His echo came back essentially the same as it's been, so that's "okay." At least it wasn't worse. And the blood flow across his VSD is still bidirectional, which means that his lung and systemic (the rest of the body) pressures are still pretty equal. That itself, is not a good thing. The rest of us, our systemic pressures (that's what they're measuring with blood pressure readings) are usually about four times our lung pressures.
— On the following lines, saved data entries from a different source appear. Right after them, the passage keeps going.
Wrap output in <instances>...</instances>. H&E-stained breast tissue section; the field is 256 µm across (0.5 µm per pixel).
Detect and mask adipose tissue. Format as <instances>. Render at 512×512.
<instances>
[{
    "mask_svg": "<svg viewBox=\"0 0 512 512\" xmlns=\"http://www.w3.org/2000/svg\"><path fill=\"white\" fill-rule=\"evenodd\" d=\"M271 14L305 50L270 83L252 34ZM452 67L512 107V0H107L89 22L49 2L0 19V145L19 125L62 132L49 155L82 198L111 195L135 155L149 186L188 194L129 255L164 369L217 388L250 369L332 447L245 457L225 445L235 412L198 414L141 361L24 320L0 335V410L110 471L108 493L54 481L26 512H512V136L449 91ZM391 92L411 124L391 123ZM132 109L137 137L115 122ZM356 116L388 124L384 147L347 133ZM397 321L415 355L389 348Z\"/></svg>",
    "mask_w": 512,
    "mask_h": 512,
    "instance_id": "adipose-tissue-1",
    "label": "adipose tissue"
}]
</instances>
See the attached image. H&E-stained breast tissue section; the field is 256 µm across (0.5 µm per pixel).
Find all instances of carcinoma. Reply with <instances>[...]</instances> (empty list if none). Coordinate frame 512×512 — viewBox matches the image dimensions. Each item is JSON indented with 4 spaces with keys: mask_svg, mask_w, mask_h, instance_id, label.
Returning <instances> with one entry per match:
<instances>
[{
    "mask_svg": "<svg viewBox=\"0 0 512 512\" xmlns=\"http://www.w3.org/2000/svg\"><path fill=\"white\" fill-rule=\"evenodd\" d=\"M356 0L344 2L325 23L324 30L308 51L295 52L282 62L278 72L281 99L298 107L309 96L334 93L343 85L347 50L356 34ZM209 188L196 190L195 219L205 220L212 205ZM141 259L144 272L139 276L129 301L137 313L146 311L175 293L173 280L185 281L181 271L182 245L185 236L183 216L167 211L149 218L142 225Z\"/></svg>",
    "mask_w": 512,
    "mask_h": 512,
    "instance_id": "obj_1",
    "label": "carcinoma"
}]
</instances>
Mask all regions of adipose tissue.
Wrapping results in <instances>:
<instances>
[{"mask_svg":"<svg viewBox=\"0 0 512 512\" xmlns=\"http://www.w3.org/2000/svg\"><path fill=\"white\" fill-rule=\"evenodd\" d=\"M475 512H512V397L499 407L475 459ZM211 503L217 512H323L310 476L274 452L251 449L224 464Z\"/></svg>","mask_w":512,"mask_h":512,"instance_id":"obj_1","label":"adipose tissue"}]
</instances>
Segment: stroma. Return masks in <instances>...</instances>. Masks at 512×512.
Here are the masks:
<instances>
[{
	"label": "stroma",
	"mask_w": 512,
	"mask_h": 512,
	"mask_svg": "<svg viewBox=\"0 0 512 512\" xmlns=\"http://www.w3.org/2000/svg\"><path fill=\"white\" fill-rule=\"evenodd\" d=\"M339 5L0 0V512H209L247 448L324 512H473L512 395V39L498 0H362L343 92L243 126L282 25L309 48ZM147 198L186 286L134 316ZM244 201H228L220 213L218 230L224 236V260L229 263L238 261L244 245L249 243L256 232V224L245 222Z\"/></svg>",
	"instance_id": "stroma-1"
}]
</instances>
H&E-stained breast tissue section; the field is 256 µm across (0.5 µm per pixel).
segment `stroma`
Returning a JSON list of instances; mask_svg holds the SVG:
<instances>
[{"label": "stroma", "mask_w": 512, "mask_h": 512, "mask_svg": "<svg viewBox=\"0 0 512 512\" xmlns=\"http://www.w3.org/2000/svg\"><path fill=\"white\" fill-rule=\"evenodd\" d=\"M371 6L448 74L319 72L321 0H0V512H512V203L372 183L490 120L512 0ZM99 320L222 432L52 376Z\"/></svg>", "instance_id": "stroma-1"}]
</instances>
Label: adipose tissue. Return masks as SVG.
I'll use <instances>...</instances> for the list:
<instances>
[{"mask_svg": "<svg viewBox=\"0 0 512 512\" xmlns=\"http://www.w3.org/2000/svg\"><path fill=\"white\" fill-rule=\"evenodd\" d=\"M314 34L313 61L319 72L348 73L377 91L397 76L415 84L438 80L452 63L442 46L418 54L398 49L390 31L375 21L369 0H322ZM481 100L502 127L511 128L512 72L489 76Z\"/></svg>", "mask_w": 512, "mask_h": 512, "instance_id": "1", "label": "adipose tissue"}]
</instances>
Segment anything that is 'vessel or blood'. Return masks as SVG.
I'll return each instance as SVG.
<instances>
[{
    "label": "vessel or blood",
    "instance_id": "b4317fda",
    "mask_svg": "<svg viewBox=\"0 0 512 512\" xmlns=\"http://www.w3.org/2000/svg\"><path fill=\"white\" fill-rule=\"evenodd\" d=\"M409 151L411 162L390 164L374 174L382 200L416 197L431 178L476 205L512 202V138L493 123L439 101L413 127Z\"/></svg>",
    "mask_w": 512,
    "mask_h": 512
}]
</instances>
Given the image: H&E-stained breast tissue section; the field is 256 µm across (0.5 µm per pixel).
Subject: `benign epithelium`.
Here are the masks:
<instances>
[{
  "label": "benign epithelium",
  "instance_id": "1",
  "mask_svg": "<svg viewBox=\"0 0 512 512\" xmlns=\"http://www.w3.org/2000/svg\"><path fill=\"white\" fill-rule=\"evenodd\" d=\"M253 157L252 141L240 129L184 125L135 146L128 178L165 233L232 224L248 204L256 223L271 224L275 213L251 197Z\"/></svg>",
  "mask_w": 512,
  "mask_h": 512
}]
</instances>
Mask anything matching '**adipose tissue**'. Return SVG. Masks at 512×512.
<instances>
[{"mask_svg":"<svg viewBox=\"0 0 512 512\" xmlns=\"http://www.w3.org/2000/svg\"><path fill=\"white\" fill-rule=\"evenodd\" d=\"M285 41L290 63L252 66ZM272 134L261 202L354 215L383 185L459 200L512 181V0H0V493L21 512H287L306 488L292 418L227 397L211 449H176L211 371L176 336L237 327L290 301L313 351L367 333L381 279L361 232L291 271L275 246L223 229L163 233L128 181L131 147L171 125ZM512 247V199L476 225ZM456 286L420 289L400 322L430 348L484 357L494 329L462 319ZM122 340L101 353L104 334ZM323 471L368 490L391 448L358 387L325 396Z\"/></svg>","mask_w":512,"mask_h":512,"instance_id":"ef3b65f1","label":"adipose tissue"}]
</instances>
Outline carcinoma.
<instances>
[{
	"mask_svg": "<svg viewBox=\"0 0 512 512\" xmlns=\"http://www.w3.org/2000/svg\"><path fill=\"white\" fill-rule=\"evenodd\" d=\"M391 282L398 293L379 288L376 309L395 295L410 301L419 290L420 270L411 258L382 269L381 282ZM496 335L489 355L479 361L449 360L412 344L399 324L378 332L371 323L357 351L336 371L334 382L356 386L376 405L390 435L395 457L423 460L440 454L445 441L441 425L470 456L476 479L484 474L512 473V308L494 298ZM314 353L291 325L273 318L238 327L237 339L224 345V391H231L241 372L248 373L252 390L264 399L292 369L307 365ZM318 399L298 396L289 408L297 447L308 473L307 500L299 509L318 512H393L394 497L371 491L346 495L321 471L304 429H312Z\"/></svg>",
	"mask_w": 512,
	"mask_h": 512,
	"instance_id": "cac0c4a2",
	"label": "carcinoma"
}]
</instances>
But then he mentioned that Aaron's lung pressures were higher than his systemic pressures. I'm really hoping that what he meant was that they were much higher than they were supposed to be, and closer to his systemic pressures. Given the bidirectional flow of his blood through his VSD, that's probably what it was.
But here's the kicker that really got things going. He said (reminded me?) that his pulmonary hypertension is not primary pulmonary hypertension. In other words, something else happening is causing it. And he said that it was his lung and airway issues. It's the air pressures inside the lungs. We've kinda always knows this, known that his need for significant ventilation causes challenges for his heart. But we've had to balance the need to breathe with his heart function. (And the pulmonary blood vessels are considered cardiac, not pulmonary. I know, kinda confusing. But the blood goes with the heart and the air and CO2 go with the lungs. Whatever.)
Then he told me that if we were able to put Aaron's heart (and blood vessels) into a body with good, healthy lungs, it would function just fine. No issues. We could close off the VSD and life would be good. Obviously not an option to do that, BUT if we can improve that lung function somehow, it would help his heart.
So here's where the changes come. Yesterday, we had an "all you can eat" appointment at Primary's. We saw Special Needs, ENT, Respiratory, and Pulmonology. Pulmonology was the biggie. While we were discussing things, Aaron took a nap. Hey, the kid had been playing all night. But while sleeping on a CO2 monitor, his CO2's kept dropping.
Here's the deal with that: our CO2 is what causes us to want to breathe. It's not the lack of oxygen that makes you need to take a breath when you hold your breath. It's the buildup of CO2. So if you don't have enough, you don't want to breathe.
So Dr. T starts playing with the vent, looking at the numbers and his wave form. And oh boy, did he make changes. He essentially put Aaron on a BiPAP setting. For those with CPAP machines that work to help keep the airway open while you're sleeping, that's pretty similar. If he does drop down to ten breaths a minute, the vent will kick in. But he reduced the support a TON!
And he kept saying, "oh, I'd really like to just turn this off and see what he does." But he's going to wait until we get a sleep study before we make any more changes. And we're also supposed to get some labs tomorrow to check on how it's going. He did ask me if I was okay with all this. I assured him that while I'm a little nervous, I'm excited to see if this will work. And I do have an ambu bag and I know how to use it. I'm also comfortable enough with his vent to simply change the settings back if it's too much for Aaron.
So we'll see how things go, especially over the next few days as he adjusts to doing all the breathing on his own. If it works, it will significantly reduce the resistance in his lungs, which means blood will flow more freely, a very, VERY good thing. Such a blessing for him, for his heart, for all of us.